Queer Networks: Ray Johnson’s Correspondence Art by Miriam Kienle

-The Arts Fuse

Ray Johnson was an enigmatic and reclusive artist who emerged as part of the Fluxus New York scene in the early 1960s. The movement’s ethos was to use everyday materials to challenge what is considered art. His work encompassed collage, mail art, performance, photography, repurposed found objects, and artist books.

Johnson is best known for his foundational role in instigating the mail art movement. He meticulously (and obsessively) collaged together newspaper clippings and photos from gay physique magazines along with pictures of dead celebrities, advertisements, and personal letters to create what he called ‘moticos.’ He mailed them to friends, art world colleagues, and sometimes strangers. He encouraged ‘on-sending” by asking recipients to “please send to…” or “please add to and send to…”

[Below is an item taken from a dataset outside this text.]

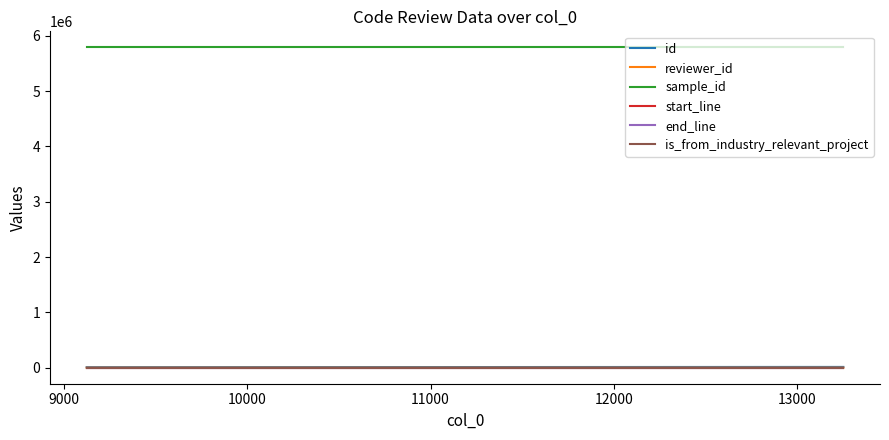

Which series has the largest total across all categories?

sample_id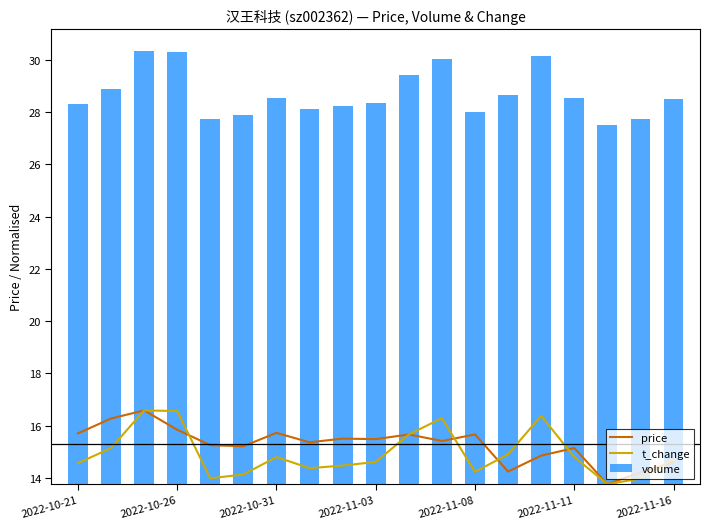

How many data points in t_change are above 14?

16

Miriam Kienle’s Queer Networks: Ray Johnson’s Correspondence Art analyzes this body of work through an academic lens. She argues that the artist’s mail art used camp and homoerotic imagery, as well as insertions of innuendo, to create coded queer assemblages — radical statements that were distributed through the postal service during pre-Stonewall days. In addition, his list of addressees, which including prominent LGBTQ contemporaries, can be seen as a precursor to algorithmic networks of the 21st century.

While Kienie’s thesis is astute, she focuses on only one component of this artist’s oeuvre. Johnson’s collages are extraordinary, but his performative acts, which the artist called ‘nothings,’ were just as radical. There are those who believe that his 1995 death by suicide should be considered as his final performance. Johnson told a friend a few days prior “he was working on the biggest work he’s ever done in his life.”

Posthumously, Johnson left behind a vast archive. Over three thousand photographs found in this cache were shown in the 2022 Morgan Library & Museum exhibition Please Send to Real Life: Ray Johnson Photographs.

Kienle’s perceptive centering of queerness in Johnson’s artmaking would illuminate this work as well.